_HOW TO COMPLETE THIS TASK_: I need the lines below from the one with "805,773 763,825 739,805" down to the one with "719,909 722,903 756,920" reproduced exactly, both ends included, and nothing else.

_Records from a dataset_:
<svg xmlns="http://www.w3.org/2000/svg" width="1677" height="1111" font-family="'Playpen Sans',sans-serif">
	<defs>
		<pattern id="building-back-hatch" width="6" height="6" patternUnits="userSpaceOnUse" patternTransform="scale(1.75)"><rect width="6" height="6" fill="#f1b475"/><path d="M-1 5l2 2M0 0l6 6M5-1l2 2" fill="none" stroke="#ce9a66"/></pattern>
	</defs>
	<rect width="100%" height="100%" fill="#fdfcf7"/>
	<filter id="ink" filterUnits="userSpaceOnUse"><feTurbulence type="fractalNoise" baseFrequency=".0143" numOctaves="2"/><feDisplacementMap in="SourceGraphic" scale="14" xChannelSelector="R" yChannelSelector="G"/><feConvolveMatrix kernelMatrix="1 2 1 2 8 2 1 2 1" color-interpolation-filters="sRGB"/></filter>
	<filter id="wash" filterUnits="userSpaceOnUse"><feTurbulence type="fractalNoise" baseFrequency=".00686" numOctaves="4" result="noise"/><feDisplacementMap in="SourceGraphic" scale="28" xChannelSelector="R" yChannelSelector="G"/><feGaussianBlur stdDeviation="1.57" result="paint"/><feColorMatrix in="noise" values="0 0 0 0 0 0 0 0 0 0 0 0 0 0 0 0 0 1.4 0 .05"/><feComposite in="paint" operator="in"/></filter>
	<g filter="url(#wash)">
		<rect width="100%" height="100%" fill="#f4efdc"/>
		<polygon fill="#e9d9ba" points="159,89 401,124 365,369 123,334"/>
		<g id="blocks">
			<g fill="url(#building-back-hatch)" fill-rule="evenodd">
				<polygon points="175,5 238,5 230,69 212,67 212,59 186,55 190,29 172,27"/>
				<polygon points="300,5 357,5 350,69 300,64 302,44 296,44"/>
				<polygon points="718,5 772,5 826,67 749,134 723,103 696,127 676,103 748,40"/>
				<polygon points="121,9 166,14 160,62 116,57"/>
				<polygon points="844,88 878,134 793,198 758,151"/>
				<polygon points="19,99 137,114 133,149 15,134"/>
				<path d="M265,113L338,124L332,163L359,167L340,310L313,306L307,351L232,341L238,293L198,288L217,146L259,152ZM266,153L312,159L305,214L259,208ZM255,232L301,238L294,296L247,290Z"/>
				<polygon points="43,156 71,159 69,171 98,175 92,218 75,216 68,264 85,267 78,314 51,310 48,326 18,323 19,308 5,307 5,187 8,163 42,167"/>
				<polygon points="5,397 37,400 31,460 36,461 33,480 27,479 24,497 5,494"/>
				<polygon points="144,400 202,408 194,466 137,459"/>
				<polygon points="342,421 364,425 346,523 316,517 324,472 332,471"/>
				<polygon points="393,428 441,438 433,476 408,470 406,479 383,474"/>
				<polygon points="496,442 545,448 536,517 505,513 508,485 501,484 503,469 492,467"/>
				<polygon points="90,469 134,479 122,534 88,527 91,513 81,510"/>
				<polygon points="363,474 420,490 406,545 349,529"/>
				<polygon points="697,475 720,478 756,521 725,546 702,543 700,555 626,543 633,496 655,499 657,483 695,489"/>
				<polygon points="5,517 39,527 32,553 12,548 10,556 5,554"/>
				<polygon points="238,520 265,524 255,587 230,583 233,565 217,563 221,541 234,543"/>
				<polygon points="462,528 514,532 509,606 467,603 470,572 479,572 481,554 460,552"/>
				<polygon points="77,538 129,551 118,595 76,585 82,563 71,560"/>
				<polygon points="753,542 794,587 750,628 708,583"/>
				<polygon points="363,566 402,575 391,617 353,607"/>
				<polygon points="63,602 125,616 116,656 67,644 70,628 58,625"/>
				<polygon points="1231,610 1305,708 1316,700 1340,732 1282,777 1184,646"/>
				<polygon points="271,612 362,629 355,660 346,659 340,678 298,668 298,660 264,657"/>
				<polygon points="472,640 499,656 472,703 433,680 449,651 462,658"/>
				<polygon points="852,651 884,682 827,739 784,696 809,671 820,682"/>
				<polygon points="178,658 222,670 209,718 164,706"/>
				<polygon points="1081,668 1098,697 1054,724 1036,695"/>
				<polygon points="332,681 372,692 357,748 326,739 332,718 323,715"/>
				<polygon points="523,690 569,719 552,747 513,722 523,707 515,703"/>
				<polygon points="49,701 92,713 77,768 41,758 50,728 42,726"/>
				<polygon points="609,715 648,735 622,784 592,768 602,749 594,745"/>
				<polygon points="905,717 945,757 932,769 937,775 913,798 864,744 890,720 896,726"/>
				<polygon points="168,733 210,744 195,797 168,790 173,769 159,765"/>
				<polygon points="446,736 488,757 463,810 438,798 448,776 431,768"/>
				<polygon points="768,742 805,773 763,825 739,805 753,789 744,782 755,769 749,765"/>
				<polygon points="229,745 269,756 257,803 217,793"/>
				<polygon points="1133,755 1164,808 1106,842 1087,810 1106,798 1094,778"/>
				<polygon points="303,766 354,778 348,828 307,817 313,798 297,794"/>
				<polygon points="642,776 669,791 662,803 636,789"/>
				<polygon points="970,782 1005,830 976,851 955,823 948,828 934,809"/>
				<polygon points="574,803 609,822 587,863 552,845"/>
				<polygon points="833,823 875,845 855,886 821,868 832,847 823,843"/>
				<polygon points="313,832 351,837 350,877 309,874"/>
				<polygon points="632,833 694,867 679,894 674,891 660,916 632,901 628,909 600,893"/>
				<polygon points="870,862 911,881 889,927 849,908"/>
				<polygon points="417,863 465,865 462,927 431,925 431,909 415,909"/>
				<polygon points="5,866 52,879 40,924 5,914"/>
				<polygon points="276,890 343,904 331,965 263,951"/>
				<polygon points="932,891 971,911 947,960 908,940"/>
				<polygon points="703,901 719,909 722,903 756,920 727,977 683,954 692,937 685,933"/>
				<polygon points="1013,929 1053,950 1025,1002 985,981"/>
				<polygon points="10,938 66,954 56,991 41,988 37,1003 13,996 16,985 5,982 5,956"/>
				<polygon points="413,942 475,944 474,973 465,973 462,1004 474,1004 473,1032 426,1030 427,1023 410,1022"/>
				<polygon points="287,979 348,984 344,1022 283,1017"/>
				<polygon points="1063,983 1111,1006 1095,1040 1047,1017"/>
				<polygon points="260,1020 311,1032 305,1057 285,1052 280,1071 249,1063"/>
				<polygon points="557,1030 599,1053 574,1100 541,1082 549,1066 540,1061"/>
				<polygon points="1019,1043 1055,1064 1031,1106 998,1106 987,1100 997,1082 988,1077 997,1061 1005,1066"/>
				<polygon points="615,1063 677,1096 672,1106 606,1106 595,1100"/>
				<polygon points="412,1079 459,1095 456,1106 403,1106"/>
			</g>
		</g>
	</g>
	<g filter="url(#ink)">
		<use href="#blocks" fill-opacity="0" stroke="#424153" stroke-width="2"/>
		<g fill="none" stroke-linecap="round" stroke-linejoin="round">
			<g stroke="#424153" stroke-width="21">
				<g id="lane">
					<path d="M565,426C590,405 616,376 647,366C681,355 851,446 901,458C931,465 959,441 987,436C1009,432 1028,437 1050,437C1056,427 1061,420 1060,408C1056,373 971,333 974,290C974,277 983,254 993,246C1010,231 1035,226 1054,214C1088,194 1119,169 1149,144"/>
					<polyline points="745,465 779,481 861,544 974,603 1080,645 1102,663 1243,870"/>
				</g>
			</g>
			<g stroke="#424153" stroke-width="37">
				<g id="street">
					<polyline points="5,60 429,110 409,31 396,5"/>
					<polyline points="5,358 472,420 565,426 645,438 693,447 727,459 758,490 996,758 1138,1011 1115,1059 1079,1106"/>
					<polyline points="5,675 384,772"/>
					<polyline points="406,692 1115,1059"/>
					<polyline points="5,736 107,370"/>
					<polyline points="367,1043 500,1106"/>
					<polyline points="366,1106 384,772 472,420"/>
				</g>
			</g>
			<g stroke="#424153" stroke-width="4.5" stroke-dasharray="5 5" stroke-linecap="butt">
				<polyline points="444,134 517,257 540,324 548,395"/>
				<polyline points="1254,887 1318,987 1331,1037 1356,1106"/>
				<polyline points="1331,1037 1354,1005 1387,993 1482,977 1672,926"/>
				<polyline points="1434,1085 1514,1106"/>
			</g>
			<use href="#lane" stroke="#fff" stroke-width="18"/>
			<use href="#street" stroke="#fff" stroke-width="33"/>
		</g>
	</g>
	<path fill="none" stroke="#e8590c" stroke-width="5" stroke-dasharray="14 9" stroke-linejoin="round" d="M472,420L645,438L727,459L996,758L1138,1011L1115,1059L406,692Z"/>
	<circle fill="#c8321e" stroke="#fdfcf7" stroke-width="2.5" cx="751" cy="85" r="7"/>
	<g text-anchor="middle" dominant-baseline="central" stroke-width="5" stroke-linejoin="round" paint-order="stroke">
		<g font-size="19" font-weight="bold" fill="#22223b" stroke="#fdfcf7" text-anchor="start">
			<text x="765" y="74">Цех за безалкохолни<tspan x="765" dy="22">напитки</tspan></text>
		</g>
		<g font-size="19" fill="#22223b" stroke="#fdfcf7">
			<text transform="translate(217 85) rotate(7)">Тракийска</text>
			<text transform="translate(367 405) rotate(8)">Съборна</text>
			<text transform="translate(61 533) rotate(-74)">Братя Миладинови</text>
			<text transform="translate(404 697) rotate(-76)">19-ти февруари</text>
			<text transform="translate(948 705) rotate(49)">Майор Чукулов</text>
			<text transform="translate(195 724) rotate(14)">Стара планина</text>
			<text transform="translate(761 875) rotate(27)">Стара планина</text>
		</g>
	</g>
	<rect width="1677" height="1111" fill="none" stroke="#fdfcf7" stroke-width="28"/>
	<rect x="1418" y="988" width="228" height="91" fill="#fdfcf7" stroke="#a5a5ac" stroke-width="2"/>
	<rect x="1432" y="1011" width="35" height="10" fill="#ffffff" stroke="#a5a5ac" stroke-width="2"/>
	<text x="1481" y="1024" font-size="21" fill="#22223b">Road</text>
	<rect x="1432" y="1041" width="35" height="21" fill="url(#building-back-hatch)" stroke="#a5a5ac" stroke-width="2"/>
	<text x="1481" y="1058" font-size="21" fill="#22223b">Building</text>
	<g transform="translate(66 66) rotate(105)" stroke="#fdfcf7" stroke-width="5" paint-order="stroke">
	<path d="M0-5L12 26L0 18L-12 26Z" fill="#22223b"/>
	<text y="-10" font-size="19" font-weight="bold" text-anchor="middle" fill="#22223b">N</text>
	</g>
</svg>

_RESPONSE BOX_:
				<polygon points="768,742 805,773 763,825 739,805 753,789 744,782 755,769 749,765"/>
				<polygon points="229,745 269,756 257,803 217,793"/>
				<polygon points="1133,755 1164,808 1106,842 1087,810 1106,798 1094,778"/>
				<polygon points="303,766 354,778 348,828 307,817 313,798 297,794"/>
				<polygon points="642,776 669,791 662,803 636,789"/>
				<polygon points="970,782 1005,830 976,851 955,823 948,828 934,809"/>
				<polygon points="574,803 609,822 587,863 552,845"/>
				<polygon points="833,823 875,845 855,886 821,868 832,847 823,843"/>
				<polygon points="313,832 351,837 350,877 309,874"/>
				<polygon points="632,833 694,867 679,894 674,891 660,916 632,901 628,909 600,893"/>
				<polygon points="870,862 911,881 889,927 849,908"/>
				<polygon points="417,863 465,865 462,927 431,925 431,909 415,909"/>
				<polygon points="5,866 52,879 40,924 5,914"/>
				<polygon points="276,890 343,904 331,965 263,951"/>
				<polygon points="932,891 971,911 947,960 908,940"/>
				<polygon points="703,901 719,909 722,903 756,920 727,977 683,954 692,937 685,933"/>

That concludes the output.